Aber Achtung: Der Bart sollte gepflegt werden. Sieht nämlich der modische, lumbersexuelle Mann (Lumberjack = Holzfäller) zwar rau aus, so darf oder muss er sich genauso viele Cremen einreiben wie der metrosexuelle in der letzten Dekade. Denn schliesslich gehts ja darum, den Frauen zu gefallen. Studien legen nahe: Ein Mann mit behaartem Gesicht wird nicht nur als mächtiger, sondern auch als anziehender wahrgenommen.


Erstes Zürcher Männerbrand
Doch ein Bart kann auch zu Missverständnissen führen. So trägt Belaid nur einen kurzen Ziegenbart. «Ich bin halb Tunesier und reise viel. Wenn ich einen Vollbart hätte, würde man mich an den Flughäfen aufhalten, das wäre lästig.» Er holt nun die kalten Tücher für seine Kunden und spricht über die empfindliche, europäische Haut, die sich leicht entzündet.

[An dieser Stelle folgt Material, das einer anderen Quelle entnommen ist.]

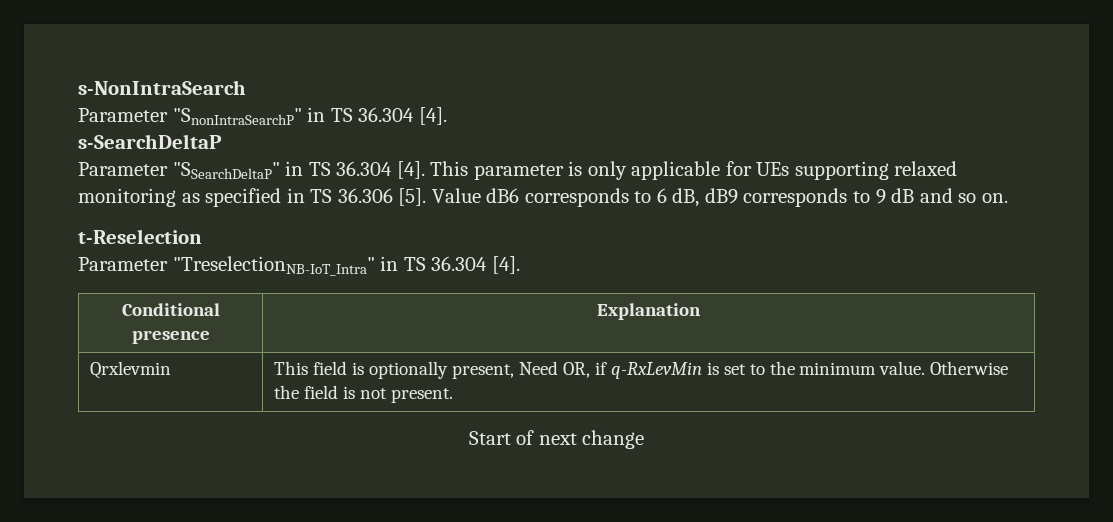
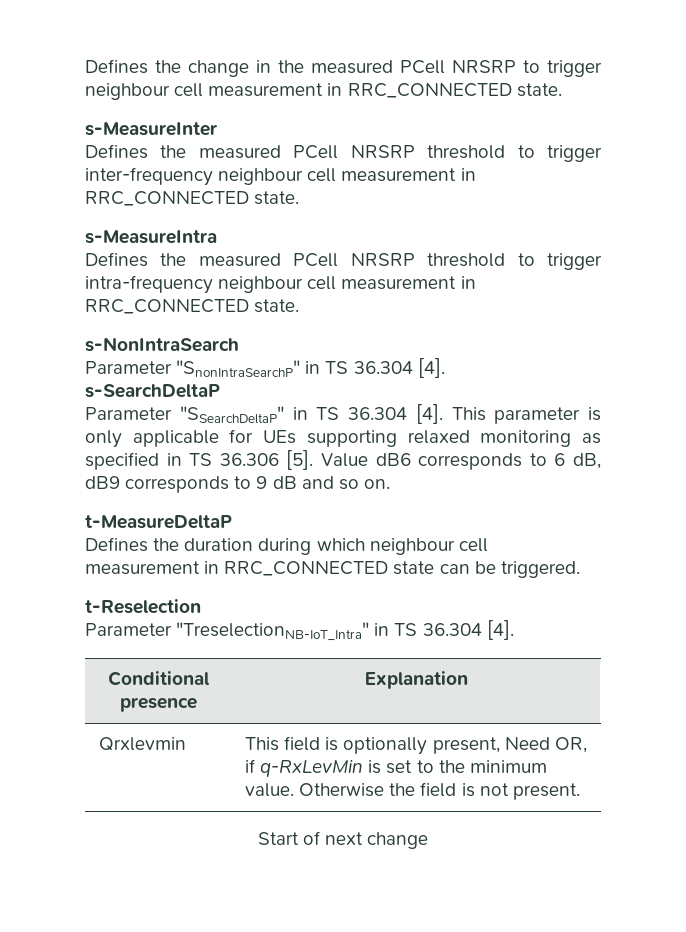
(78, 87) none -> [85,59,602,77] [85,83,562,100] [85,122,217,136] [85,144,602,162] [85,167,476,186] [85,191,300,206] [85,230,217,244] [85,252,602,270] [85,275,476,294] [85,299,300,314] Defines the change in the measured PCell NRSRP to trigger neighbour cell measurement in RRC_CONNECTED state. // s-MeasureInter // Defines the measured PCell NRSRP threshold to trigger inter-frequency neighbour cell measurement in RRC_CONNECTED state. // s-MeasureIntra // Defines the measured PCell NRSRP threshold to trigger intra-frequency neighbour cell measurement in RRC_CONNECTED state. //
(1008, 198) none -> [85,515,232,529] [85,537,488,555] [85,561,580,578] // t-MeasureDeltaP // Defines the duration during which neighbour cell measurement in RRC_CONNECTED state can be triggered.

Durch das Kühlen vermeide er Irritationen.


Belaid will Männern Gutes tun. deswegen lanciert er übernächste Woche auch sein erstes Männerbrand «Traditional Zürich». Die Bartcremen, Bartshampoos, Bartöle, Bartpeelings und Aftershaves sind bis zu 98 Prozent natürlich. «Viele schmieren sich irritierende Produkte ins Gesicht. Das muss nicht sein.» Für die Rezepte hat er drei Jahre lang die Meinungen seiner Kunden gesammelt. Denn jeder weiss, was für ihn selber gut ist.